The idea of the other woman is incredibly painful. It is such a blow to ones self esteem, especially if outwardly they are younger, more attractive, more this and that and generally different from us. The ups will increase and the downs will decrease. I hope you have things to keep you occupied outside of the children seeing friends, anything at all that you enjoy or makes you feel good. It will get easier.

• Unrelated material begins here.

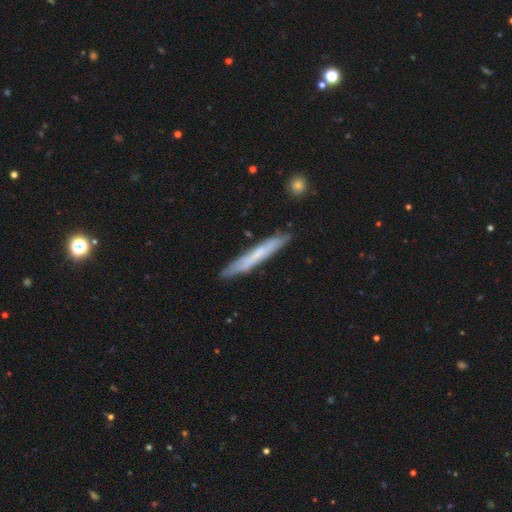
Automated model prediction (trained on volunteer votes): This is possibly a smooth galaxy (49%). Merging: clearly none (87%).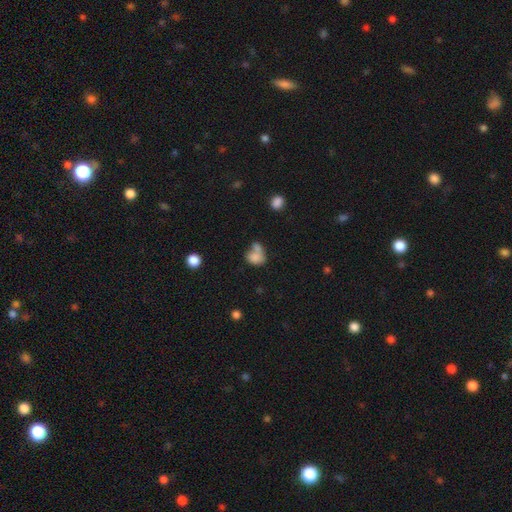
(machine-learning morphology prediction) A smooth galaxy with no disk features (78%) that is in between round and cigar-shaped (56%). Merging: merger (52%).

As for the children, my little one will sometimes say oh I wish you were together, I listen and say, tell me more and then he moves on within a minute and is happy playing. I often read posts on forums such as Mumsnet and the number of women who are in truly depressing marriages with layabout husbands (I know women can be equally bad partners btw) or those who just have the inkling something is wrong yet are trapped or being gas lighted by their partners. Children can have hard times in families where couples are together as much as where they are apart, so try not think too much about the damage to them. They will get through this, children really are resilient. The dream of a family has been disrupted for you but they will be fine as long as you are. That is why making sure you do everything you can to meet your own needs is essential; then they will be absolutely fine. Time off work, time alone, time pampering yourself (hopefully you can afford this and are getting full financial support from the ex). x
x17 May 2021 at 9:59 pm #54251
I am so sorry Nicki that you are having a rough time. It is so difficult especially after being together for so long. Hope things get easier for you.17 May 2021 at 10:06 pm #54252
Hi, I am going through a tough time. I seperated from my husband 3 years ago due to his mental health issues and his excessive alcohol consumption. We stilled lived together until 3 months ago when he was removed from family home by social services as my son had raised his concerns about his dad at school. I am a flight attendant and I am currently on furlough until June. My husband used to send my son to school on the days that I worked as I have to leave my house in the middle of the night. Now I have been told by social services that my son is not allowed to stay with his dad without my supervision. I just don’t know what to do. I can’t afford to lose my job. Has anyone else been in similar situation?